Indonesia: Indonesia's Disappointing Economic Peformance


Ross H McLeod

The government of Susilo Bambang Yudhoyono (SBY) has now been in office for about 20 months. Despite the high hopes that accompanied his election, economic performance during this period has been disappointing. The most telling statistic is the annual rate of economic growth, which has declined continuously since the December quarter of 2004, when SBY was elected, through the March quarter of 2006, from 7.1% to 4.6%. It is difficult to foresee much improvement in growth, because business confidence on the part of both domestic and foreign firms continues to be lacking. Whereas investment spending was above 30% of GDP in the last years of the Soeharto era, it languishes at little over 20% now, showing no sign of improvement.

The point has been made before that SBY often creates a good impression by saying sensible things about what needs to be done, but that this has not been matched by concrete action. Consider a number of examples:

" In its first months of office the new government emphasised the desirability of private sector involvement in the development of infrastructure. An infrastructure summit was held, at which some 91 projects worth US$22 billion were offered to the private sector. But although some 14 new regulations had to be written if these projects were to go ahead, only one of these had been drafted by the time the summit took place. At no time has the government acknowledged the simple reality that private sector involvement will only occur if there is reasonable certainty of adequate profits, and that this will not be possible as long as prices of the infrastructure services in question remain politically determined, regardless of costs. It is not surprising that very little progress has been made in relation to infrastructure.

" Cognisant of the bureaucratic hurdles, infrastructure shortcomings and policy constraints on business activity, especially relating to exports, the government's most recent initiative has been to announce its intention to set up a number of Special Economic Zones, within which business is intended to be quarantined from these problems. Well and good, but at best this is just a quick fix, reflecting the government's unwillingness to confront these kinds of problems on a nationwide basis.

" Much has been made of the need for a new investment law but, although a draft is now being discussed by the parliament, the original and highly desirable proposal to change the Investment Coordination Board from regulatory agency to investment promotion agency has been cut from the draft as a result of resistance from vested interests in the bureaucracy.

" The shameful behaviour of the previous government in the face of pressure from province level interests in reneging on its contractual commitment to the multinational cement manufacturer, Cemex - to allow the latter to purchase a majority shareholding in the previously government owned cement producer, PT Semen Gresik - has now been compounded.
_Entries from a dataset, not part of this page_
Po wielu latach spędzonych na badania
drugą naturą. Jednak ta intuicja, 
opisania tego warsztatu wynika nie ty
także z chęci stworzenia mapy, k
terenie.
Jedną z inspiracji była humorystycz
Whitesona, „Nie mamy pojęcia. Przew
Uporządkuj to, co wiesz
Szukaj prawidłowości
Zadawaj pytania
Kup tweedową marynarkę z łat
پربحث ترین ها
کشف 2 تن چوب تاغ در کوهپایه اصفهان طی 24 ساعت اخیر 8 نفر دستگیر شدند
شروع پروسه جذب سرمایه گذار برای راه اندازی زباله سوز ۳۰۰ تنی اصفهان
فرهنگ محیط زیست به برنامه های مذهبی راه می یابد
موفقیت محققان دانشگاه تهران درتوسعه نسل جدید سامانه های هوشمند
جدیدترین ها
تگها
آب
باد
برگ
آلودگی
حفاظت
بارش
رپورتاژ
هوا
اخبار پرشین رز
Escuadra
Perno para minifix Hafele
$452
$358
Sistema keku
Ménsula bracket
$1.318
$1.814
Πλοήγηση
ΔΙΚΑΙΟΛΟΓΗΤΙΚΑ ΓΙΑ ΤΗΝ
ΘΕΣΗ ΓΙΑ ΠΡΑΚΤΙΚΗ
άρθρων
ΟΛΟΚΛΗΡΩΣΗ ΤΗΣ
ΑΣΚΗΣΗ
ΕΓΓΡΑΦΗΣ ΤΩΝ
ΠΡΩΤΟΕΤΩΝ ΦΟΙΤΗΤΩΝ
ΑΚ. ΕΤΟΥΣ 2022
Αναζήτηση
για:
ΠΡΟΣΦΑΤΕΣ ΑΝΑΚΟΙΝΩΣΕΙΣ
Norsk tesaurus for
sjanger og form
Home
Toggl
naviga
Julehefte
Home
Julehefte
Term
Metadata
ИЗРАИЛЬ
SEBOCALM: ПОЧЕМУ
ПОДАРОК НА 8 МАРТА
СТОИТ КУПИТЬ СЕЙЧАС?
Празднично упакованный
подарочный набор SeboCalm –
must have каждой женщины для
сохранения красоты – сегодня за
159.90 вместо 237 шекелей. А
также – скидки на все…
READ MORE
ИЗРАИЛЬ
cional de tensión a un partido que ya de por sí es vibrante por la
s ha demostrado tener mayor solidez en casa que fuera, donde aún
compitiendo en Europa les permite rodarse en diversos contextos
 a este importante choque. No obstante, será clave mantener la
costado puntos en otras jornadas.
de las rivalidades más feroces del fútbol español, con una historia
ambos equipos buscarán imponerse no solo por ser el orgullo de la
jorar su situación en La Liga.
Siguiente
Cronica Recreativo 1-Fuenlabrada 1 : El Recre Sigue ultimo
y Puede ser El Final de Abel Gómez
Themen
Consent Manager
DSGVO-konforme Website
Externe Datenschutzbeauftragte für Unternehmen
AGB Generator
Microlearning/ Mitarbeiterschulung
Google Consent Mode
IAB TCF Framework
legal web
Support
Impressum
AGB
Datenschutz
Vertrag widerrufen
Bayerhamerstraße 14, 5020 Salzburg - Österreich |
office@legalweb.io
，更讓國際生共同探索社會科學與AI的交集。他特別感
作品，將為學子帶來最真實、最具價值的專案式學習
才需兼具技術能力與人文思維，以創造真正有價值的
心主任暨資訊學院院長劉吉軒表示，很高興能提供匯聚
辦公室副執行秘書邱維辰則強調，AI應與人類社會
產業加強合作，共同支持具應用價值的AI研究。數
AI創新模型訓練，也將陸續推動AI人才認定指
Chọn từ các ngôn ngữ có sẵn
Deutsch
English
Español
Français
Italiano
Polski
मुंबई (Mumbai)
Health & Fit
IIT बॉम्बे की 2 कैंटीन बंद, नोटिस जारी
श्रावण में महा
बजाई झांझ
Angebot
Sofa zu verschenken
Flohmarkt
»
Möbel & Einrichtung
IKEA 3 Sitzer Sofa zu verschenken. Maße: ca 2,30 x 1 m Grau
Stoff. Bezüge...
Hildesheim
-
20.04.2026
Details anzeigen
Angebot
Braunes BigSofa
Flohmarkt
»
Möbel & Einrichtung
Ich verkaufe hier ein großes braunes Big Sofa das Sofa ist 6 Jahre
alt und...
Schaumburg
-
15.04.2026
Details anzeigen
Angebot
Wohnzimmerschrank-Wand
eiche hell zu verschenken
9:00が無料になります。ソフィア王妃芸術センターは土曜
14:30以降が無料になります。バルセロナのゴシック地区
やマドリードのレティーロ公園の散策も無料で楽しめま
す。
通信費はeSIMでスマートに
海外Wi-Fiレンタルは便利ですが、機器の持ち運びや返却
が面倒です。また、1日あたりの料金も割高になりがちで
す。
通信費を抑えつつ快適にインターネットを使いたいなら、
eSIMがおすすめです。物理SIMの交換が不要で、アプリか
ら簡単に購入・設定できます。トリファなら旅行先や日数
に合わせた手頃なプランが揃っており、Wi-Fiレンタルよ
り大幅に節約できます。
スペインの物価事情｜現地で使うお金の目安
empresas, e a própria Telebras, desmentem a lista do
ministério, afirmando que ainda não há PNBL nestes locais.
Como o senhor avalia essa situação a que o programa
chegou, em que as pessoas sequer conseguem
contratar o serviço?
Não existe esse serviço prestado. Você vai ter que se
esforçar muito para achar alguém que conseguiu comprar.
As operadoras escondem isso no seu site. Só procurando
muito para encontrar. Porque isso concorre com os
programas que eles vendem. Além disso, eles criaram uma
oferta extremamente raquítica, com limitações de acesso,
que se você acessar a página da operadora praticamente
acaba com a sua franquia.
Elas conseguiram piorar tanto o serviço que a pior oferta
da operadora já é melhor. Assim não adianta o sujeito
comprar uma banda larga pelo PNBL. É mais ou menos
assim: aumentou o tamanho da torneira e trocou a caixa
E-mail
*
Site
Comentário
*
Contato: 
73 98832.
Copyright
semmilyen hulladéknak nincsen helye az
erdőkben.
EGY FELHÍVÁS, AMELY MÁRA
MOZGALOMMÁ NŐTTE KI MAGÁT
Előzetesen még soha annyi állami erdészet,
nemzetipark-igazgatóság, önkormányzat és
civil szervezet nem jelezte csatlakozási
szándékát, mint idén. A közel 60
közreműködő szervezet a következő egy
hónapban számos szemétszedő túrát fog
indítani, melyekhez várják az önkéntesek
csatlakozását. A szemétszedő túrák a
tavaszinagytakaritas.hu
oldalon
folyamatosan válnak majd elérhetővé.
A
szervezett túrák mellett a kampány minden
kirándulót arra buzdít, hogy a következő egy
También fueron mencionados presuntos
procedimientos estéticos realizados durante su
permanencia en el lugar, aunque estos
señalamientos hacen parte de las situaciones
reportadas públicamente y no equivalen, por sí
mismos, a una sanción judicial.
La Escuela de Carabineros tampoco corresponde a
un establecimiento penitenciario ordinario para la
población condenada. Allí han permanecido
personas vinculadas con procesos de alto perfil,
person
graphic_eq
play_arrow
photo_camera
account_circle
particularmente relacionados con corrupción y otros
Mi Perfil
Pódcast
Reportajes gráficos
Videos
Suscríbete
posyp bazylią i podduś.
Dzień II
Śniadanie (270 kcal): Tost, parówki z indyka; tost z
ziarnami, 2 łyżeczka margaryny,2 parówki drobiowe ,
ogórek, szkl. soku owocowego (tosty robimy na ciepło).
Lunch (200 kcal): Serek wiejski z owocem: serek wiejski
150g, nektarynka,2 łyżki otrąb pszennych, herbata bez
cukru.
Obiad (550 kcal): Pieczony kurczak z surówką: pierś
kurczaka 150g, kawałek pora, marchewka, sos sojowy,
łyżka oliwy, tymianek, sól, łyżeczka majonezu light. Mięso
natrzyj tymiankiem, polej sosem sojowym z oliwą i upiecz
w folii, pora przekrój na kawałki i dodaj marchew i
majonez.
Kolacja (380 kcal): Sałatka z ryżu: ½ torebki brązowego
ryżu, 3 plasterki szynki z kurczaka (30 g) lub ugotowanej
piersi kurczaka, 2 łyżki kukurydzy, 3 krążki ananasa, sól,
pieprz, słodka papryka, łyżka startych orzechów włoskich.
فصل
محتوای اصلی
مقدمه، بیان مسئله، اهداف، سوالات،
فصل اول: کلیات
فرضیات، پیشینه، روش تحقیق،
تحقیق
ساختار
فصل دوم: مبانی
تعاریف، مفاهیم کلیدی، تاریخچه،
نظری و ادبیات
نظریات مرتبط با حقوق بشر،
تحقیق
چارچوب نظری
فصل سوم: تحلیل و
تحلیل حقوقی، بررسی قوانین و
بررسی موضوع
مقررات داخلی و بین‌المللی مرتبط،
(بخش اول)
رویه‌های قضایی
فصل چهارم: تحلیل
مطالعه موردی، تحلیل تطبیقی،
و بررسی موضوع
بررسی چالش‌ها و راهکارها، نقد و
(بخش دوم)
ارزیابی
Cemex has given up on its intention to invest heavily in Indonesia, but the SBY government has blocked the intended sale of its shares in Semen Gresik, seeking instead to acquire the shares itself (presumably at a lower price than that available in the market), possibly for later sale to those same provincial interests.

" Finally, the government has backed down in the face of strong protests by organised labour from its planned amendments of industrial relations and manpower legislation, even though it is well aware that artificially high minimum wage levels and very high severance pay entitlements for workers both reduce the attractiveness of investment in labour-intensive sectors in Indonesia, and discriminate against relatively low productivity workers - the poorest of the poor - who are priced out of the formal sector labour market.

One of the key features of good government is a willingness to lead by promoting and implementing policies for the public good, rather than bowing to the entreaties of noisy or powerful interest groups. Despite his clear majority victory in the presidential elections in 2004, SBY has so far failed to demonstrate such a willingness, as these examples illustrate. He is widely praised for his attack on corruption within the public sector, but such progress as has been made here is virtually negligible relative to the size of the problem. Corruption has long been endemic in Indonesia, and there is no realistic chance of bringing it under control until its root causes are recognised: namely, the failure to offer market related salaries to officials at higher levels, and the failure to promote healthy competition for public sector positions through a willingness to recruit from outside the public sector and to base promotions on merit rather than seniority.

WATCHPOINT: Will the SBY government begin to implement needed economic policy reforms in the next year or two, before electoral politics take over in response to the presidential election looming in 2009?